**PASSAGE TO READ:**
You can convert lists in JSON to `key:value` pairs in the form of `index:item` by setting the `convert_lists` parameter to `True`.

In [27]:
# The following preprocesses JSON and converts lists into dictionaries with index:item as key:value pairs
texts = splitter.split_text(json_data=json_data, convert_lists=True)

In [28]:
# The list has been converted to a dictionary, and we'll check the result.
print(texts[2])

{"paths": {"/api/v1/sessions/{session_id}": {"get": {"parameters": {"2": {"name": "accept", "in": "header", "required": false, "schema": {"anyOf": {"0": {"type": "string"}, "1": {"type": "null"}}, "title": "Accept"}}}}}}}


You can check the document at a specific index in the `docs` list.

In [30]:
# Check the document at index 2.
print(docs[2])

**INSTRUCTIONS FOR THE TASK:**
Restate the paragraph starting "You can convert lists in JSON" from the JSON splitting passage above in fewer words, keeping its main facts.

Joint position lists

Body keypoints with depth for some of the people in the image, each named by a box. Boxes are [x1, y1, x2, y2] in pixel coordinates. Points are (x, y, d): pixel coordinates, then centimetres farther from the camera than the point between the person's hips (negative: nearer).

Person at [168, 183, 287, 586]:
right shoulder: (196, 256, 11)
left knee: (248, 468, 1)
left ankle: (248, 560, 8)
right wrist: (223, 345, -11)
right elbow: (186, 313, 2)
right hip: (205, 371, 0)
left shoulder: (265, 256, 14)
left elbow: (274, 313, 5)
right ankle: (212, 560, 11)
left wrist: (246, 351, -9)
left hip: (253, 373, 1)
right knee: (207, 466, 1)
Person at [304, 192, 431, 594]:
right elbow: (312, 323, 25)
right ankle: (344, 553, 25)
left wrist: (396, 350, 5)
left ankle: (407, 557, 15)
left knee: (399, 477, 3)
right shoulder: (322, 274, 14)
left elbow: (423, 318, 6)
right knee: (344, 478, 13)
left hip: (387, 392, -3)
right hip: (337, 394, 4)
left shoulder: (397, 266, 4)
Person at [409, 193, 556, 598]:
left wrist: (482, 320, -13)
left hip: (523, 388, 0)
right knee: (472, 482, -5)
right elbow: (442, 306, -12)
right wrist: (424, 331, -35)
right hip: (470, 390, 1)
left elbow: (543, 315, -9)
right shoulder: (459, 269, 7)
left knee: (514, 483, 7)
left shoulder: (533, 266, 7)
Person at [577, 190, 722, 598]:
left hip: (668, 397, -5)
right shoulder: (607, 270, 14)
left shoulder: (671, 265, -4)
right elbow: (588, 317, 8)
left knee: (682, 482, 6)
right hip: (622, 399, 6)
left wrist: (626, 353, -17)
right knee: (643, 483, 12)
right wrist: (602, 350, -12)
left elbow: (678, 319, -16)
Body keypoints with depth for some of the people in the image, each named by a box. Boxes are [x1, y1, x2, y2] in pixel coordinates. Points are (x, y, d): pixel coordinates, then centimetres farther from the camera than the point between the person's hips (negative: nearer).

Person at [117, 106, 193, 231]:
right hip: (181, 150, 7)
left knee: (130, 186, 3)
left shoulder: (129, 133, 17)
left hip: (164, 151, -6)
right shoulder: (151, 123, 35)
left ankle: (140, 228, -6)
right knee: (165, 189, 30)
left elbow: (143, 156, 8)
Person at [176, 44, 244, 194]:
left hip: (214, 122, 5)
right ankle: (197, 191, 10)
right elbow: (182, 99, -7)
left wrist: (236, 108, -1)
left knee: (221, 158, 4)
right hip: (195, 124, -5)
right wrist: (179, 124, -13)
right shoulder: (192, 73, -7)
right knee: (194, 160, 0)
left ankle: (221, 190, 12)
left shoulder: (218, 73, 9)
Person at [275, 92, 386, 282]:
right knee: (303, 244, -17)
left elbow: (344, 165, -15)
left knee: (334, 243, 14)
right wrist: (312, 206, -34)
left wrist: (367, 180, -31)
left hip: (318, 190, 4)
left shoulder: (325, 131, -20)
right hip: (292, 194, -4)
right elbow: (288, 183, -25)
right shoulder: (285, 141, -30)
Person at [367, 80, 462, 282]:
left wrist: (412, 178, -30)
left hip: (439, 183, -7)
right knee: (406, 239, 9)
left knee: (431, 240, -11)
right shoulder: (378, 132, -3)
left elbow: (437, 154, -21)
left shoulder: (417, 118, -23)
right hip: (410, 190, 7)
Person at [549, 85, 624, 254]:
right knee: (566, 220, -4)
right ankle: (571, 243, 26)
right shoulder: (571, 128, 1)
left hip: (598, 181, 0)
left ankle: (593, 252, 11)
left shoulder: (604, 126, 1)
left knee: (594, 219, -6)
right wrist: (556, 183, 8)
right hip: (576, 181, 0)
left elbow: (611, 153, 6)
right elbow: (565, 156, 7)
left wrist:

**OUTPUT OF THE TASK:**
Setting the `convert_lists` parameter to `True` turns JSON lists into `index:item` key:value pairs.